The second storyline tells about Yesenin's life from the moment of his service in the army before the funeral. The film shows the main events of the poet's life, including his military service, coming to Petrograd, becoming a poet, communicating with Russia's most important figures, traveling around the country and the world, life with Isadora Duncan and his final years. The last day of Esenin's life is shown in detail. The fate of the people with whom Sergei Alexandrovich was directly connected is told in the scene depicting the poet's funeral.

==Cast==

- Sergey Bezrukov as Sergei Yesenin
- Alexandr Mikhailov as Lieutenant Colonel Alexander Khlystov of the Moscow Criminal Investigations Department
- Oleg Tabakov as General Alexei Simagin of the KGB
- Dmitry Scherbina as Anatoly Marienhof
- Aleksandr Robak as Ivan Pribludny
- Pavel Derevyanko as Alexei Ganin
- Sean Young as Isadora Duncan
- Gary Busey as Paris Singer
- Christina Popandopulo as Lola Kinel, interpreter
- Yulia Peresild as Katerina Yesenina, Sergei's sister
- Denis Nikiforov as Sandro Kusikov
- Maxim Lagashkin as Aleksei Kruchenykh
- Kseniya Rappoport as Galina Benislavskaya, Yesenin's secretary
- Marina Zudina as Zinaida Reich
- Aleksey Shevchenkov as Alexander Tarasov-Rodionov
- Yevgeny Koryakovsky as Boris Pasternak
- Andrey Rudensky as Alexander Blok
- Anna Snatkina as Grand Duchess Tatiana
- Alexey Grishin as Osip Mandelstam
- Irina Bezrukova as Lydia Kashina
- Avangard Leontiev as Anatoly Lunacharsky
- Gosha Kutsenko as Yakov Blumkin
- Konstantin Khabensky as Leon Trotsky
- Alexander Mezentsev as Felix Dzerzhinsky
- Alexander Mokhov as Mikhail Frunze
- Andrey Krasko as Joseph Stalin
- Oleg Komarov as Grigory Zinoviev
- Roman Madyanov as Sergey Kirov
- Maria Golubkina as Sophia Tolstaya
- Tatyana Lutaeva as Olga Dieterichs-Tolstaya
- Yekaterina Guseva as Augusta Miklashevskaya
- Ekaterina Untilova as Empress Alexandra Fedorovna
- Evgeny Dyatlov as Vladimir Mayakovsky
- Peter Merkuriev as Vsevolod Meyerhold
- Oleg Lopukhov as Vasily Nasedkin
- Vladimir Goryansky as Nikolai Klyuev
- Daniil Spivakovsky as A. Vetlugin
- Andrey Leonov as Alexander Sakharov
- Olga Krasko as Lena, employee of the archive
- Nikolay Olyalin as Samokhin, former GPU officer
- Yuri Sherstnev as Mikhalych, pathologist
- Valentina Telichkina as Tatyana Fyodorovna, Yesenin's mother
- Vitali Bezrukov as Alexander Nikitich, Yesenin's father
- Irina Apeksimova as Anna Berzin
- Alexander Tyutin as Simagin
- Anatoly Gushchin as Ilya Yesenin, Sergei's cousin
- Sergey Perelygin as Alyoshin
- Sergey Astakhov as Schneider
- Aleksei Maklakov as Pyotr Chagin
- Nikita Tarasov as Sergey Gorodetsky
- Sergey Kuryshev as Grigori Rasputin
- Oleg Mazurov as Yakulov
- Mikhail Krylov as Wolf Erlich
- Pelageya as the neighbor girl in the village

==Production==
Scenes depicting Italy were shot in Odessa and the ones in Paris were filmed in Venice. Other locations included Konstantinovo, Yaroslavl, St. Petersburg and Moscow. Principal photography lasted for 155 days.

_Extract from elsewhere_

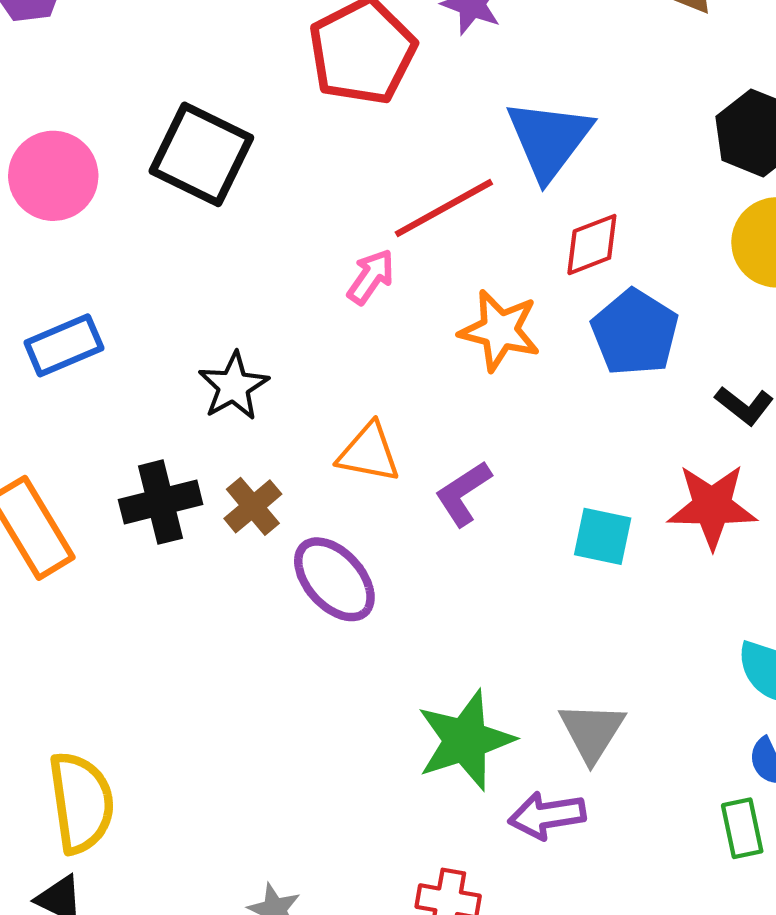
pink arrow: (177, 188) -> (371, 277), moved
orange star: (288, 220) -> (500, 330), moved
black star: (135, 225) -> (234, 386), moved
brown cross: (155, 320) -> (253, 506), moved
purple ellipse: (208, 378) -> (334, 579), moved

Gary Busey insisted that a fight scene would be written in the script specially for him.

When Zaitsev was ill, Sergei Bezrukov served as director. He was also the creative producer and the one who decided to hire Sean Young for the role of Isadora Duncan.

Konstantin Khabensky would later reprise his role as Leon Trotsky in the 2017 TV series.